╭─ Listed records

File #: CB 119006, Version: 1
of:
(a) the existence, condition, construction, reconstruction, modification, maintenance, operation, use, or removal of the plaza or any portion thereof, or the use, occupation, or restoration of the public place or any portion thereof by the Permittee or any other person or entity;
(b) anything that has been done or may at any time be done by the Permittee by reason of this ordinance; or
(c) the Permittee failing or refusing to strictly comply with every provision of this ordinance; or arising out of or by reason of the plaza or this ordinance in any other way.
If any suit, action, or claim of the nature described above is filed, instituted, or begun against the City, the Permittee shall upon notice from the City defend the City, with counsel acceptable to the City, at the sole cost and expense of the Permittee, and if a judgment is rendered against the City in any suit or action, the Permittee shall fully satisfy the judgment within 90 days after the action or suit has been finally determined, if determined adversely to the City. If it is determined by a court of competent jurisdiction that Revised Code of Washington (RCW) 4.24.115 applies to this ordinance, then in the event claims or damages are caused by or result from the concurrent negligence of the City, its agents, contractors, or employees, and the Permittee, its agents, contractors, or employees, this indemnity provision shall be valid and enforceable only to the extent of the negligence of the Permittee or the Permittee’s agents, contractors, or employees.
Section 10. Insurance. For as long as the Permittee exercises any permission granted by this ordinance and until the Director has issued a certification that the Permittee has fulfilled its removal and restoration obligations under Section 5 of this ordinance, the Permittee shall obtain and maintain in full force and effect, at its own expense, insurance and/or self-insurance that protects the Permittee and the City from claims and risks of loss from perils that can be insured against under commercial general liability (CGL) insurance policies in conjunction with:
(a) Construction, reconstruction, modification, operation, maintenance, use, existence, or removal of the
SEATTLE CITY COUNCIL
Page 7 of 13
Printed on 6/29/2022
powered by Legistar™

╰─

» Assignment: Of the lines in the listing, some hold the word "operation". Report how many, and only that.

» Solution: 2